?What is The Word
“Be all and end all”—Samuel Beckett’s dying words—can bring listeners life uncertainty. Shakespeare coined this phrase on Macbeth’s tongue. Beckett wanted to show that people live their lives however they want, but death is one, and truth can only be found by tasting dispersal. Beckett’s unparalleled prose and poetry conveyed his affective theories about life to readers and critics. In his theatre of the absurd and trilogy, he stressed life’s absurdity. “What is The Word” was Beckett’s final poem. This unclear poem can be interpreted, but not understood. The words are unconsolidated, and the rhyme sounds like a child wrote the poem. The words repeat in falling lines; the visions deteriorate; nothing is clear. Even the poem was read strangely.
Let me discuss two possible analyses of this poem that are not based on any other critic or reference. As we know, all of these analyses are interpretations and not translations of the author’s intent. Yes, exactly like the pyramid of life, when a child is born, he learns how to form words to communicate with his society, but he sometimes is unable to form or pick up the word he wants to convey what he feels or sees from a particular angle because he knows little about this world. As he ascends, he becomes more experienced and familiar with a lot of life’s truths. The base? The base from which man ascended. This is death. At the base, people come from death to life and return to death. Thus, this poem may be the dementia of an 83-year-old man living in a 3-year-old’s mind! Or his overwhelming sense of life’s absurdity! In terms of structure and rhythm, Beckett’s poem accretes phrases rhythmically to convey the specificity of overcoming verbal paralysis and the generality of mortality.
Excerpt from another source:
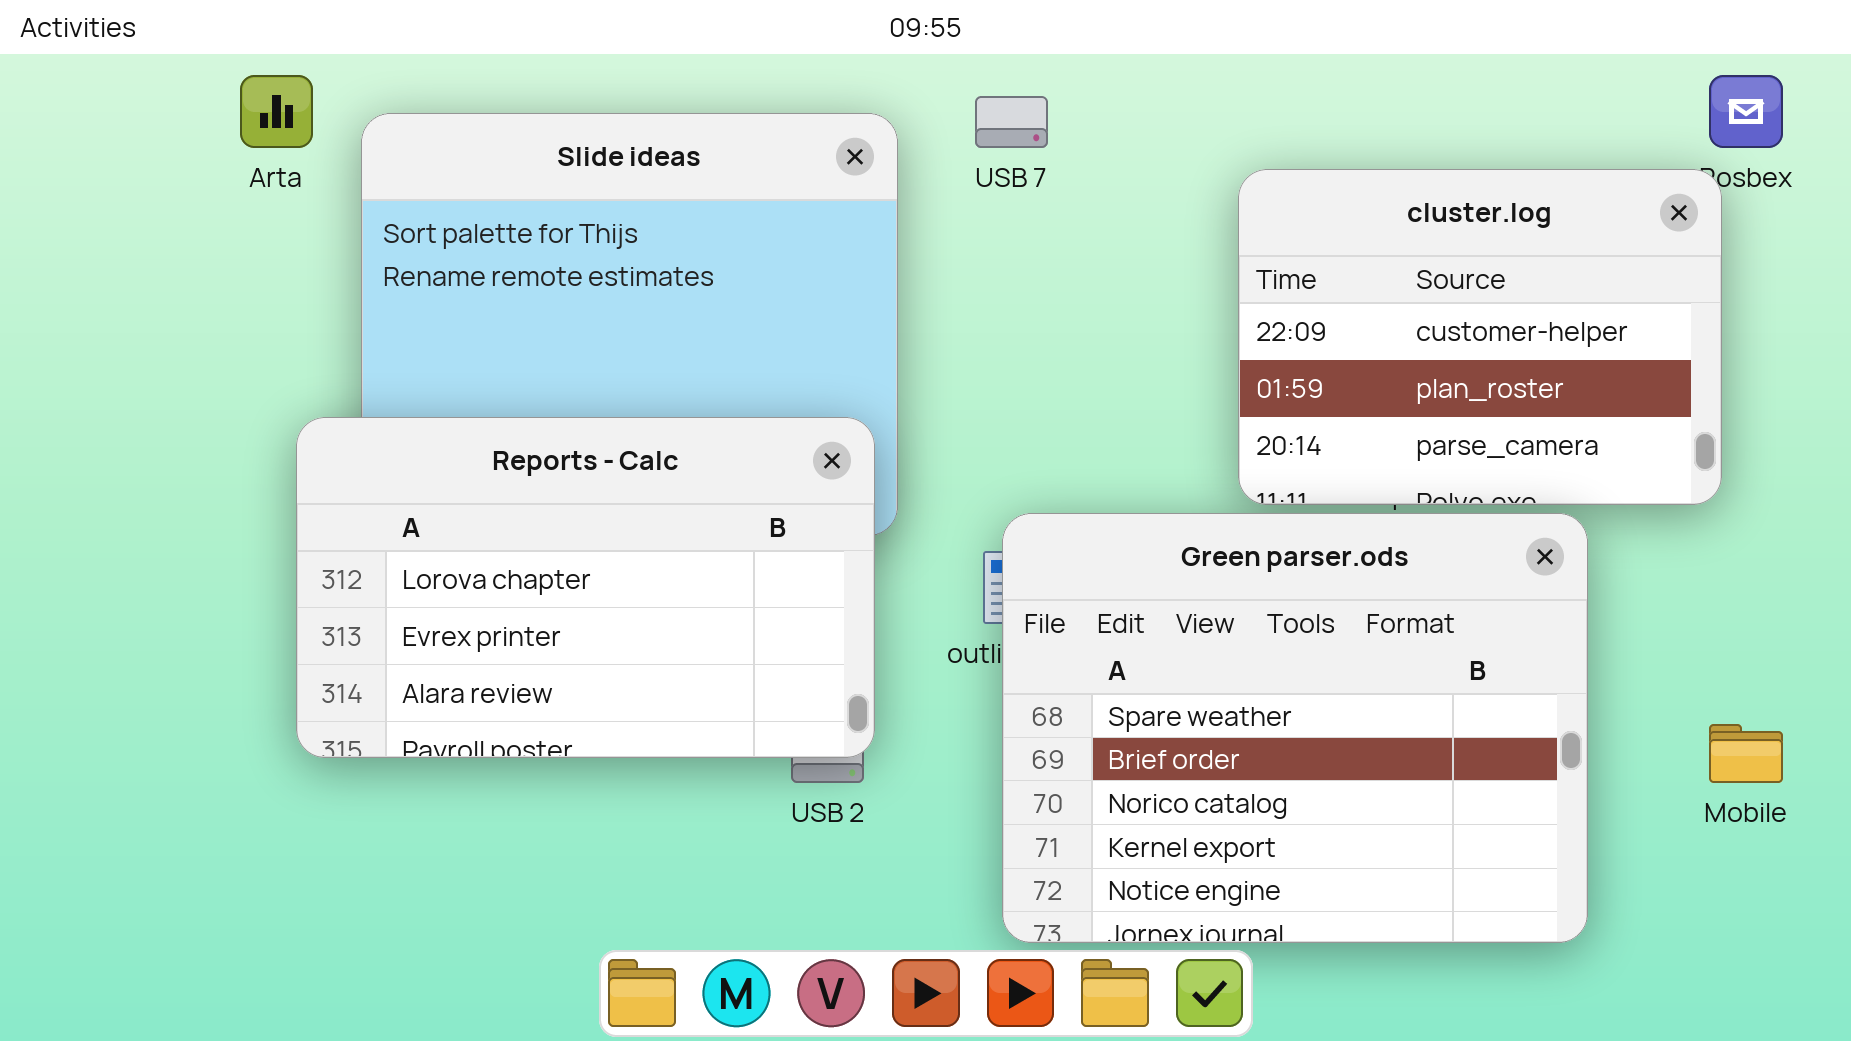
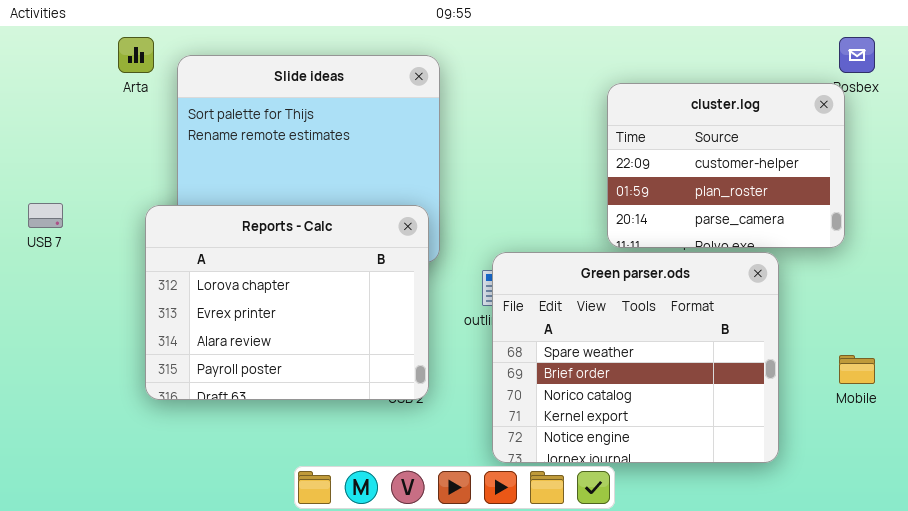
USB 7: [975,96,1048,148] -> [28,203,63,228], moved
Reports - Calc: [296,417,875,758] -> [145,205,429,400], resized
By reaching ‘this,’ it may imply a person or thing will follow. Maybe absurdity can create an unrecognisable work! Consider the other possibility that this unidentified work is inadvertent Nescience. Does it mean everything we learn is nothing? Do age-old truths and experiences fail to help us express our feelings in a given situation? I think it’s natural to receive a final work from an artist who introduced society to unique ideas and theories. An ambiguous, crafty poem can end his overflow of thoughts for future generations, as we saw in Malone Dies after Beckett’s death.